Data listing:
******************************

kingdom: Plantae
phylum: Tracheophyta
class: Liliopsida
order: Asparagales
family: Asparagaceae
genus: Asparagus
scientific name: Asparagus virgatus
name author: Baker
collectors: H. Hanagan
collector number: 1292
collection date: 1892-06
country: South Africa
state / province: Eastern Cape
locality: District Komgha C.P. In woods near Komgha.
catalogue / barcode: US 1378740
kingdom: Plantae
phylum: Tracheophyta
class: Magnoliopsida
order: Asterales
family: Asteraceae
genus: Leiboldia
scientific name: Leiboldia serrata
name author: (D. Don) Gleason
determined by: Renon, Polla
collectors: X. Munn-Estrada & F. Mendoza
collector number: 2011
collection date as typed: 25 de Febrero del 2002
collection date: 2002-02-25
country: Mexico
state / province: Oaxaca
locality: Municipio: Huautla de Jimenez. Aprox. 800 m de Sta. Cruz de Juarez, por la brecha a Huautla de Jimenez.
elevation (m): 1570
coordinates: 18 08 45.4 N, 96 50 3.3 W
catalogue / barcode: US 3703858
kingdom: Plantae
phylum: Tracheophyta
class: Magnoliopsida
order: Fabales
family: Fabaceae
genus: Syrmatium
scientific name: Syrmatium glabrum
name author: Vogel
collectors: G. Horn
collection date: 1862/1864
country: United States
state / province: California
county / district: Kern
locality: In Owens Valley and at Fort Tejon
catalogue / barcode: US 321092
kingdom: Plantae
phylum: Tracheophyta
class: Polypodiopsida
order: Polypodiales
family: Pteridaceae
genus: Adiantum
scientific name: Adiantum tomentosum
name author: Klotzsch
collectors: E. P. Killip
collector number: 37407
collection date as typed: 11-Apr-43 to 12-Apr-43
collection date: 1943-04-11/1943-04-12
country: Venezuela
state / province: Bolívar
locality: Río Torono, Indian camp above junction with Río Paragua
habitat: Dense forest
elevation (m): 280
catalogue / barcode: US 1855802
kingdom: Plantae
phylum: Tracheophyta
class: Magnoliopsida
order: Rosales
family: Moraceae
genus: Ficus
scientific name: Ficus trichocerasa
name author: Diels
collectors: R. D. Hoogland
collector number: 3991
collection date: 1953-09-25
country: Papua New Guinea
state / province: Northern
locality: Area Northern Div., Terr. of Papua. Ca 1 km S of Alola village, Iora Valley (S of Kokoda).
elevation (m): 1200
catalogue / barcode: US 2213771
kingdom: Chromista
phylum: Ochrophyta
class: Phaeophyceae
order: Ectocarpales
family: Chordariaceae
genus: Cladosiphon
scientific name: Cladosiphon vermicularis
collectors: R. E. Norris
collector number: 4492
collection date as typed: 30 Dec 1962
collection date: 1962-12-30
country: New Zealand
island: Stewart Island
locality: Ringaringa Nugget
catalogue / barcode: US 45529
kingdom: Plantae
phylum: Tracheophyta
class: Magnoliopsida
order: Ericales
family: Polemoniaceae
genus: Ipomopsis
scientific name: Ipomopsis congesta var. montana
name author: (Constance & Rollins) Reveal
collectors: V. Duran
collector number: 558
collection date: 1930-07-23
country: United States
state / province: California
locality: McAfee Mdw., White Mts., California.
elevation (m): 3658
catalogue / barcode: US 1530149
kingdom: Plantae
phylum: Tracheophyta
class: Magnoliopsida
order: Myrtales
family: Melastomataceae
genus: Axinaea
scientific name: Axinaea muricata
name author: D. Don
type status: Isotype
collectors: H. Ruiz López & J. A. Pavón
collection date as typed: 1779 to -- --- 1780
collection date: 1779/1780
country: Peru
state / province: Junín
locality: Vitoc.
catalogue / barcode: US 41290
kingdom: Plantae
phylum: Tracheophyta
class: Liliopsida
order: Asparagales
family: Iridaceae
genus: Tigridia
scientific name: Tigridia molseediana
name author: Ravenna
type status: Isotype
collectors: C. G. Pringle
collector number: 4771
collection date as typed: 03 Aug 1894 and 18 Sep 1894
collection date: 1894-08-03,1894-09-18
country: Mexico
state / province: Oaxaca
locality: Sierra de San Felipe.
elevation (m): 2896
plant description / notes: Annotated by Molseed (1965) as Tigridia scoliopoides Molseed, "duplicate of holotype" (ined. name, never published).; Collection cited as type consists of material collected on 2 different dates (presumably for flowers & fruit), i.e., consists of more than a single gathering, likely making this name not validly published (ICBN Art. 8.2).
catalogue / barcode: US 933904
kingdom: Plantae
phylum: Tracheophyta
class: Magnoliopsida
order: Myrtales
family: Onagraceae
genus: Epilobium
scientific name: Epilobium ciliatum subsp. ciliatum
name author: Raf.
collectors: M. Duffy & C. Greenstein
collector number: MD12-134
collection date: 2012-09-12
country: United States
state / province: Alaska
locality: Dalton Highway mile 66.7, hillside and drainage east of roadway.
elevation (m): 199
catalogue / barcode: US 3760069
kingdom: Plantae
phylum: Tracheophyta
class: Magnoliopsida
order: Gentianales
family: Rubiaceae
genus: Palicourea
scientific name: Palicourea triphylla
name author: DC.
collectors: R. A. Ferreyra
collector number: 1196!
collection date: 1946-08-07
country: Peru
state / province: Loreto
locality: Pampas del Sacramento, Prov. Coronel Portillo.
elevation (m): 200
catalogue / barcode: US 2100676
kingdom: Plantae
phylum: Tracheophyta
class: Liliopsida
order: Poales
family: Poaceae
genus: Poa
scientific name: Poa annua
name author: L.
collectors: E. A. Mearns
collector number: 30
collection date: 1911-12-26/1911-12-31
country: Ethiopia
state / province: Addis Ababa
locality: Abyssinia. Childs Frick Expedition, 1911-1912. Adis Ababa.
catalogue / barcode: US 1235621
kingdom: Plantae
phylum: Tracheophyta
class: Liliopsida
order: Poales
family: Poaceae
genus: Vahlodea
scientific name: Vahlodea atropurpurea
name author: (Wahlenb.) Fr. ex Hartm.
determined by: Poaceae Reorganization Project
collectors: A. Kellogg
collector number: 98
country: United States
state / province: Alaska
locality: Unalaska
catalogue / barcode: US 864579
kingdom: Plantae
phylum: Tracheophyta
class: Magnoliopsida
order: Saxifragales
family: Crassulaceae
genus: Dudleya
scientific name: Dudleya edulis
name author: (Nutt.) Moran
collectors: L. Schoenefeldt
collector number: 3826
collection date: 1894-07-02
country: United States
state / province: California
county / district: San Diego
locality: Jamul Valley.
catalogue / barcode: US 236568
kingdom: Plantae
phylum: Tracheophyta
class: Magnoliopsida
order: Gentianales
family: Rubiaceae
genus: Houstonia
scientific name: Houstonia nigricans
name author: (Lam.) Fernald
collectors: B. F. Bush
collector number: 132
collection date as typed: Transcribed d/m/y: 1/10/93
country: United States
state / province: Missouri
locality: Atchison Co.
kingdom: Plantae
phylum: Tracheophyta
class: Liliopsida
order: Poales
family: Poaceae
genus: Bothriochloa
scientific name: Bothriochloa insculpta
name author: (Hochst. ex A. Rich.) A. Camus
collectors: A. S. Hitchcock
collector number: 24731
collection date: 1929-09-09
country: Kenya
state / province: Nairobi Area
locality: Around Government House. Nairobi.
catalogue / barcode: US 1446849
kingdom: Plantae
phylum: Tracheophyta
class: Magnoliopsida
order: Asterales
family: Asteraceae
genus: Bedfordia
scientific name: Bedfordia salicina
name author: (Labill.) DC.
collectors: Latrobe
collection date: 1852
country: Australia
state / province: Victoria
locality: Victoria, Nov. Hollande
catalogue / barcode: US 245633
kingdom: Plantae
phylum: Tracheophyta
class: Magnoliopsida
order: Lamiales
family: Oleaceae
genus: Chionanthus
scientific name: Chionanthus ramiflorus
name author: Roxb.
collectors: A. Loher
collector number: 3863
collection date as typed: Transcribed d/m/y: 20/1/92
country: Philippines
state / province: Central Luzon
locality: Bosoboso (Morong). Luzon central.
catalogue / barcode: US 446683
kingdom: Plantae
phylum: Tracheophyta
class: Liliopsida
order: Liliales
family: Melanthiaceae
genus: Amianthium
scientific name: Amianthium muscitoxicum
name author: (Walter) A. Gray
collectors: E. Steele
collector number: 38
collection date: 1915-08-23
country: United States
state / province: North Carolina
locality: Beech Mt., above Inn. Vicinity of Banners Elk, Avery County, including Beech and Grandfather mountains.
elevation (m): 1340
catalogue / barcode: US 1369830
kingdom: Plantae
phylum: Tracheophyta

******************************

Copy the lines above word for word, from the one containing "name author: Vogel" through the one containing "state / province: Bolívar", inclusive.

▶ **ANSWER TO THIS EXERCISE**:
name author: Vogel
collectors: G. Horn
collection date: 1862/1864
country: United States
state / province: California
county / district: Kern
locality: In Owens Valley and at Fort Tejon
catalogue / barcode: US 321092
kingdom: Plantae
phylum: Tracheophyta
class: Polypodiopsida
order: Polypodiales
family: Pteridaceae
genus: Adiantum
scientific name: Adiantum tomentosum
name author: Klotzsch
collectors: E. P. Killip
collector number: 37407
collection date as typed: 11-Apr-43 to 12-Apr-43
collection date: 1943-04-11/1943-04-12
country: Venezuela
state / province: Bolívar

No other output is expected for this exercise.